- **Try it**: You are asked to filter the data below and copy every line holding "linejoin".

Source material Block Start

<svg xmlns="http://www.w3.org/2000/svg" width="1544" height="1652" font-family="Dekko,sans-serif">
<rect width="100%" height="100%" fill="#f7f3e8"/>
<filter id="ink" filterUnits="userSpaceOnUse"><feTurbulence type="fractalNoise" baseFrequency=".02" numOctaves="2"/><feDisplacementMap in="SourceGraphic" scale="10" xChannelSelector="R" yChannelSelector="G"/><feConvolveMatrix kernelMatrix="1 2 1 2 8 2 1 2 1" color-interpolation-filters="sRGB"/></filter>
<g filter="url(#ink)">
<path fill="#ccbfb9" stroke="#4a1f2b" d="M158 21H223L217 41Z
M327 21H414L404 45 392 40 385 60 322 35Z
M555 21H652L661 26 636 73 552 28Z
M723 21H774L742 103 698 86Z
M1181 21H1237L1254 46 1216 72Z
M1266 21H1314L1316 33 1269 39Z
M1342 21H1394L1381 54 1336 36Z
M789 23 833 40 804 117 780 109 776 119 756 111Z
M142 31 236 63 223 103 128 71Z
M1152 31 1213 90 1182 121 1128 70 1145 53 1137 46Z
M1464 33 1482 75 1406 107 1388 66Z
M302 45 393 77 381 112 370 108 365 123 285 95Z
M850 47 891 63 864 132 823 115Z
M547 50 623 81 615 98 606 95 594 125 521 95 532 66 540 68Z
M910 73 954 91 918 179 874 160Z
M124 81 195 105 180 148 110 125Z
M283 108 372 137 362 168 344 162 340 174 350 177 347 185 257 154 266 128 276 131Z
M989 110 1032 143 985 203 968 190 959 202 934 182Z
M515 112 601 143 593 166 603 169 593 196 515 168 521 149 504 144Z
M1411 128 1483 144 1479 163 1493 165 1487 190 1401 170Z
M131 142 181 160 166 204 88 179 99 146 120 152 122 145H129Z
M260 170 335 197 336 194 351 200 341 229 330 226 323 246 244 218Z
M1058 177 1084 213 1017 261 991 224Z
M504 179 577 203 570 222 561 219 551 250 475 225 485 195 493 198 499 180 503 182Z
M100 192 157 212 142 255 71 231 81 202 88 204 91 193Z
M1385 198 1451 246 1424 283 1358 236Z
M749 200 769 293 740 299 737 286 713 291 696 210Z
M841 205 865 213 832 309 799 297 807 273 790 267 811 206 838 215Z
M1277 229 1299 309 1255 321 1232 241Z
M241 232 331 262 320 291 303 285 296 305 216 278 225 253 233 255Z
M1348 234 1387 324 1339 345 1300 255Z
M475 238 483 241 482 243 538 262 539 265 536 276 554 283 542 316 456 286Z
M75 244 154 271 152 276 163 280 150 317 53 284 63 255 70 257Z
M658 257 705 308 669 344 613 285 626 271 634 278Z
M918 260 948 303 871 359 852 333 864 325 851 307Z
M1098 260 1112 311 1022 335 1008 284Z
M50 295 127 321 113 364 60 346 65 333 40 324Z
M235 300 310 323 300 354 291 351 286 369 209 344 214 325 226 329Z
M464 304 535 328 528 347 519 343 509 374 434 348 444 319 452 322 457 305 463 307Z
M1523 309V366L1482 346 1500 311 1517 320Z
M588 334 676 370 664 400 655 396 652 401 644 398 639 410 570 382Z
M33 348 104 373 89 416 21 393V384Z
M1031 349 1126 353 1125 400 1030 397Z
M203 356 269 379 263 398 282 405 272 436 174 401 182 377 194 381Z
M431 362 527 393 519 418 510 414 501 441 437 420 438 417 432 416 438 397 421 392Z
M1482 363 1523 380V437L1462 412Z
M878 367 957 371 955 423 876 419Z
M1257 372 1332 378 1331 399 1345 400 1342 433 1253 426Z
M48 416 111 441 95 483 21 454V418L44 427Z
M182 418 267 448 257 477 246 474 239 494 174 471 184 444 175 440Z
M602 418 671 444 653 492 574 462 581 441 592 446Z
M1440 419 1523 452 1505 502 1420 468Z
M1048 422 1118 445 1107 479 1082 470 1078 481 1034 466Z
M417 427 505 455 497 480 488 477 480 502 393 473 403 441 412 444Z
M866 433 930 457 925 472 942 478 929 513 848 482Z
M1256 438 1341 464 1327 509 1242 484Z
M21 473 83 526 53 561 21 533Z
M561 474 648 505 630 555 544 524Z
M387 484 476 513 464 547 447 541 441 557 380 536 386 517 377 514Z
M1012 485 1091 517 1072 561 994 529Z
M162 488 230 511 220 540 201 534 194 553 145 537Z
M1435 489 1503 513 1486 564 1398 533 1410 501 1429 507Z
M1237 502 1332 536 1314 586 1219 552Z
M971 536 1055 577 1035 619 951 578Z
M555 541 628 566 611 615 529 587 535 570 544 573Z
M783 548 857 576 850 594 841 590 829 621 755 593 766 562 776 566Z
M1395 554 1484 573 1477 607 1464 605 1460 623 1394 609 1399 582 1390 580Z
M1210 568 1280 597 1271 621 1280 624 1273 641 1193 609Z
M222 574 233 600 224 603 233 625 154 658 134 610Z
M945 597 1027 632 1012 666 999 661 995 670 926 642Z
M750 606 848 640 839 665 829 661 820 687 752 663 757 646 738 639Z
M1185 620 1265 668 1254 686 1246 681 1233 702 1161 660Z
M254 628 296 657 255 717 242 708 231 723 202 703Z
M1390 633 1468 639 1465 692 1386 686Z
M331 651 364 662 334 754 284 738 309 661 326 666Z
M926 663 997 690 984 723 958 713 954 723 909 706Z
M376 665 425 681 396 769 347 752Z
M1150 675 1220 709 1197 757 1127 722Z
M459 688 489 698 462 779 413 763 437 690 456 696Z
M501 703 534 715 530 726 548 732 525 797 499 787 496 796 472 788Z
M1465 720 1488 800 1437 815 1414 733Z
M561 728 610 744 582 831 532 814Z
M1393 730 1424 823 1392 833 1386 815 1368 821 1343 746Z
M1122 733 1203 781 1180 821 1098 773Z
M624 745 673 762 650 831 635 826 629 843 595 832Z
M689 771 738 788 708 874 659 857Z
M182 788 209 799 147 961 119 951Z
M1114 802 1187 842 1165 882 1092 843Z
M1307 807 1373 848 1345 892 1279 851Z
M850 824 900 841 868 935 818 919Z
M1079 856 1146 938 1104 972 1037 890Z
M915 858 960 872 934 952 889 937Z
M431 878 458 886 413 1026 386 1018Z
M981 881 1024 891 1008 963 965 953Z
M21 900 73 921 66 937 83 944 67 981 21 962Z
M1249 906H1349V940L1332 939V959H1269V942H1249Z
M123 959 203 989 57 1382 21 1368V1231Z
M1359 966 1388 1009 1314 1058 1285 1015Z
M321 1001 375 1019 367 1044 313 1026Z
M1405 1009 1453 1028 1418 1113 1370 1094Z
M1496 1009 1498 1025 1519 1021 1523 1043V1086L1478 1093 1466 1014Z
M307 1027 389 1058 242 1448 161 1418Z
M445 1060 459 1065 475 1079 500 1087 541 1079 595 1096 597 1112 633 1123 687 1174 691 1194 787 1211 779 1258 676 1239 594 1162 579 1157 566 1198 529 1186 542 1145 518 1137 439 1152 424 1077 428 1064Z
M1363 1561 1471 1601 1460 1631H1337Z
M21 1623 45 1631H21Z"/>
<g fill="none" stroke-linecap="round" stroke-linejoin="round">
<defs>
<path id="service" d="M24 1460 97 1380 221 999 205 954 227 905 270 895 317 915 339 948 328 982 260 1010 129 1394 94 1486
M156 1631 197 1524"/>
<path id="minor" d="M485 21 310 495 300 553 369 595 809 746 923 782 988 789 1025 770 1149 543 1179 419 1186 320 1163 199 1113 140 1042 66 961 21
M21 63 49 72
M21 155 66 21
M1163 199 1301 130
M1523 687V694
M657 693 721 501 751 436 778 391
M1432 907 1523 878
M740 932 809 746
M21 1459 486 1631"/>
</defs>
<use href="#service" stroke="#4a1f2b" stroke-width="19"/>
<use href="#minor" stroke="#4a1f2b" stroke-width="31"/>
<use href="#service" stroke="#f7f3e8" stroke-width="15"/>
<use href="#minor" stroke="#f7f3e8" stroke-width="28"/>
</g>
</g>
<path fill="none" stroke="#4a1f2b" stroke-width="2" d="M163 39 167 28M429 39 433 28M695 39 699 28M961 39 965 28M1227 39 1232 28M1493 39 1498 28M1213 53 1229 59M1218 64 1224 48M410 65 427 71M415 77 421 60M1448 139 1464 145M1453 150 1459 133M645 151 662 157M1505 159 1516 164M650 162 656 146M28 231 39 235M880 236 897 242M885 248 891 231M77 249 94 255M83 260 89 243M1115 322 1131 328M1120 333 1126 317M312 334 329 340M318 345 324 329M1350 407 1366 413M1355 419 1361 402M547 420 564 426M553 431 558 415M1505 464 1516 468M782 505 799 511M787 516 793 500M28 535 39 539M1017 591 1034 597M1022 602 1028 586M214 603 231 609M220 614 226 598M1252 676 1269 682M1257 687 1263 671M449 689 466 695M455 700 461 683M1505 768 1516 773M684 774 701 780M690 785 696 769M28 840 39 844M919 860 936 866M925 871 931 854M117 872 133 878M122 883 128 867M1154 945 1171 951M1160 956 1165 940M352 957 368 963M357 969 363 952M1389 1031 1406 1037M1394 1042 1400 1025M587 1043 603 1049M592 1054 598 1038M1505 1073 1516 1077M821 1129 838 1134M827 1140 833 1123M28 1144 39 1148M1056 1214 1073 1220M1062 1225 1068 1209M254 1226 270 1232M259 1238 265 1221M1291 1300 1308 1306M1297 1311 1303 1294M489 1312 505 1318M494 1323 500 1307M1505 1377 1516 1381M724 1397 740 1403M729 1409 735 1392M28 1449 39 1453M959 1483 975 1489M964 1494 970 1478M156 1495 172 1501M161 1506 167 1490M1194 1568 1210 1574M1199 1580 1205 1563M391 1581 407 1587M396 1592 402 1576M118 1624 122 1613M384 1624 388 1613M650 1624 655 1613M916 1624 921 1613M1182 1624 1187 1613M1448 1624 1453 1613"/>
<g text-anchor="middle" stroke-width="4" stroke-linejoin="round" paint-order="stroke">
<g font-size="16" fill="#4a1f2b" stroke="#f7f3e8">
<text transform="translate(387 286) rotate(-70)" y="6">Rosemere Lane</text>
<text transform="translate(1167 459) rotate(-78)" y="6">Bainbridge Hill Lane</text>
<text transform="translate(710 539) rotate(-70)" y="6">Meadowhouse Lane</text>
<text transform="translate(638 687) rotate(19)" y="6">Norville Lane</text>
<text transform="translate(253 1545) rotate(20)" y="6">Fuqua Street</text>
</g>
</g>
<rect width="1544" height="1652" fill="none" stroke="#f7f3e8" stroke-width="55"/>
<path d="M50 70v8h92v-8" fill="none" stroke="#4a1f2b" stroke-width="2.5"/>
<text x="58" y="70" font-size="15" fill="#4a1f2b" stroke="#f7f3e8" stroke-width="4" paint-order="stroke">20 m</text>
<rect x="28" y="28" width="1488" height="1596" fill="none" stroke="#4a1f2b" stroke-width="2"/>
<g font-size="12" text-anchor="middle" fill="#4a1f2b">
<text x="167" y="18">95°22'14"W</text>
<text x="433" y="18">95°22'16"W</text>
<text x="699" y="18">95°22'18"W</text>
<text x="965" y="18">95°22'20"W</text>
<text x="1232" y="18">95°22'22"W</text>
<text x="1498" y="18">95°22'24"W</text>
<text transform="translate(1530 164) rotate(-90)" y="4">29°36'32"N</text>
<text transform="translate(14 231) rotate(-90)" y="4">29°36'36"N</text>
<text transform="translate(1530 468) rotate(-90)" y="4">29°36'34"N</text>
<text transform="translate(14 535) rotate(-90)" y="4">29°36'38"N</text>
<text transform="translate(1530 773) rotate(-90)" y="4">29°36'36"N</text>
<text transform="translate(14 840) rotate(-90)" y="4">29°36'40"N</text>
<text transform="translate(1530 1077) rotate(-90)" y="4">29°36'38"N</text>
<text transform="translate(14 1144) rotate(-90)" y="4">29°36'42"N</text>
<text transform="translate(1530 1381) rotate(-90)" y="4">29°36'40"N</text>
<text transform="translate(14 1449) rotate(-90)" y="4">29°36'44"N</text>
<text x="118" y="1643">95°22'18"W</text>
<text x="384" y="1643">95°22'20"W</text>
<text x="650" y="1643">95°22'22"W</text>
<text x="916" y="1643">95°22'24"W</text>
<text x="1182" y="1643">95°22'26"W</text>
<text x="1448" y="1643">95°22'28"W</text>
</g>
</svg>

Source material Block End

- **Reply to the exercise**:
<g fill="none" stroke-linecap="round" stroke-linejoin="round">
<g text-anchor="middle" stroke-width="4" stroke-linejoin="round" paint-order="stroke">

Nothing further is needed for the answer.